Tuesday, January 26, 2016

Deep Thoughts On A Tuesday Night

I had put Jonathan to bed an hour ago. I kissed his cheek, plopped him into his bed and tiptoed out of the room. But from the kitchen, where I was already cooking tomorrow's dinner (there is NEVER rest, I tell ya), I heard him beginning to stir again.

He rustled around in his bed and cried intermittently. Whatever had roused him from his sleep was making it hard for him to drift back to dream land. This usually happens one to two times each night and has taken on this pattern for the past month or so. A tribute to teething, I assume. Some nights, when I'm particularly exhausted, I'll let him just wail himself softly to sleep. Tonight, I couldn't bear the thought of my sweet baby crying along in his room. After five minutes, I put down the wooden spoon that was stirring a large pot of chicken fajita soup, and swooped into his room for the rescue.

He plopped straight up in his crib and smiled wide behind his binky. The edges of his mouth, peeked over the rim of the round plastic edges of his soother and erupted into soft dimples on his round cheeks. I picked him up, hugged his sweet little body through his soft footie pajamas. He immediately wanted me to put him down in front of his bin full of trucks and books. I don't usually oblige this request, I usually lay him back into his crib, wind up his lullaby giraffe, and walk back out.

But tonight, I wasn't ready to leave just yet. I put him down on the floor and sat next to him. I watched as he opened his books and pointed at the pages, babbling on in his little baby language.

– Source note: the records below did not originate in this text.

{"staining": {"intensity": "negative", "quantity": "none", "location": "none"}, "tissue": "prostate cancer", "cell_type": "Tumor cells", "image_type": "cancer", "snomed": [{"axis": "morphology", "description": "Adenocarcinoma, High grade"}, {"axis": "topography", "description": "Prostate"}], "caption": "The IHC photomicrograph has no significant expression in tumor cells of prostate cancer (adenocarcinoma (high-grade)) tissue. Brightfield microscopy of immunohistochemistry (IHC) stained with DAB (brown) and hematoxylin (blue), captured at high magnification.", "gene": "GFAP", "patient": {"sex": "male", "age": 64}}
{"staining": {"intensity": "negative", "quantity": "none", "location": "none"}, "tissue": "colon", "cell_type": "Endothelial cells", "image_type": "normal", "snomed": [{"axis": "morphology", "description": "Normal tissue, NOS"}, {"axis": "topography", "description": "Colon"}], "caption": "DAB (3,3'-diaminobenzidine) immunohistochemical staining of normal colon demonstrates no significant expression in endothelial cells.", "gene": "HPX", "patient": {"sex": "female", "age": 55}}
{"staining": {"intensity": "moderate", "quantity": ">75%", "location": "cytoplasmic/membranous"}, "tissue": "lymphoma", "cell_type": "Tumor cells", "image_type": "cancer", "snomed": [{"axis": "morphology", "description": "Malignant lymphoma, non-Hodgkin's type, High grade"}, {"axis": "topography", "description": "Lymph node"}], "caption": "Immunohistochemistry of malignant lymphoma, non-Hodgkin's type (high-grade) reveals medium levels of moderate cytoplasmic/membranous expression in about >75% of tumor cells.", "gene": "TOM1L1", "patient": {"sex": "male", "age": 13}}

Somehow, in the soft glow of the moonlight which crept into his room, my memory harkened briefly to when my first son was a baby. It was so long ago. I can barely remember him that way I recall that when he was small I rocked him and held him on several occasions and, in the sweetness of the moment, I swore to myself that that very moment would be imprinted into my brain forever. I would remember every detail. Seven years later, I remember nothing except that I had wanted so desperately to remember.

Here am I again. Faced with those same sweet moments with my third son. I don't pretend that I would be able to remember everything. The way his hair swirled into a circular pattern on top of his head. The crooked neck line of his first haircut. The happy and familiar gurglings of his own unique language. The way his cheeks encroached over his almond-shaped brown eyes as he smiled in my direction. There are so many things I wish I could remember about my sweet Jonathan. But I've come to accept the sad reality of life as a parent.

Life simply goes on. Every single thing is transient. The particularly rough stages that seem to consume life. The joy-filled moments that make you want to burst with happiness. The milestones. The phases. The routines. The activities. Even the way you communicate. The way you love. You can't harness it. You can't stop it. You can't direct it or control it. And, most tragically of all, you can't always remember.

If you step back and come to terms with the reality of everything- not just the fact that babies grow into children and children grow into adults. But the fact that our world, our lives, our reality, ALL of it is temporary, it makes everything seem so beautiful in a melancholy sort of way. The very fact that I will cease to exist in physical form. That I will someday have no eyes to see my children, no hands to touch my loved ones, and perhaps even no memory of them at all. If you come to terms with that harshest and most real secret of the universe, the entirety of our lives becomes one beautiful, difficult, joyful, challenging (but still beautiful) living photograph, or movie- a movie that you can only see once.

My little moment with Jonathan tonight was one flag on a garland of events that will happen over my life. I did not create that beautiful, tender moment. It was given to me, dreamed up and brought to life by an all-knowing producer/director much more masterful than myself. It's a moment that I wish would linger. That I wish I could conjure back at the wave of a hand, whenever it suits me. But that's not how it works. It was like every other moment, fleeting and impossible to fully recreate thanks to the limits of my inadequate memory.

Have you seen the movie Family Man? There is a scene in that movie that sums up what I believe to be the every day plight of the human experience. Nicholas Cage suddenly finds himself living a dream life. He wakes on Christmas morning to find that he is suddenly a father and a husband. Just as soon as he grows to love this strange new life, he learns that he will wake up the next day and the dream will be over. So he stays up late that night, clinging desperately to the new life and the people he has grown to love. It isn't easy or perfect, but he loves it nonetheless. He does everything in his power to avoid succumbing to the powers of sleep. But no matter how hard he tries, his will alone cannot change the course of time. He falls asleep and wakes to find the beautiful dream is gone.

That scene always makes me cry. It makes me cry because that is the simplest rendition of our own reality. That scene is all of us every single day, whether we recognize it or not. We are living in the dream life. Someday it will be forever gone. And that fact alone, makes every single second invaluable.

Love your babies. Love your spouse. Love your friends. Love what you are given.



2 comments:

  1. Love this post. I feel exactly this way when I look at my 8 month old son and try (and fail) to remember just how it felt to hold him as a newborn. Life, and motherhood, is so painfully beautiful.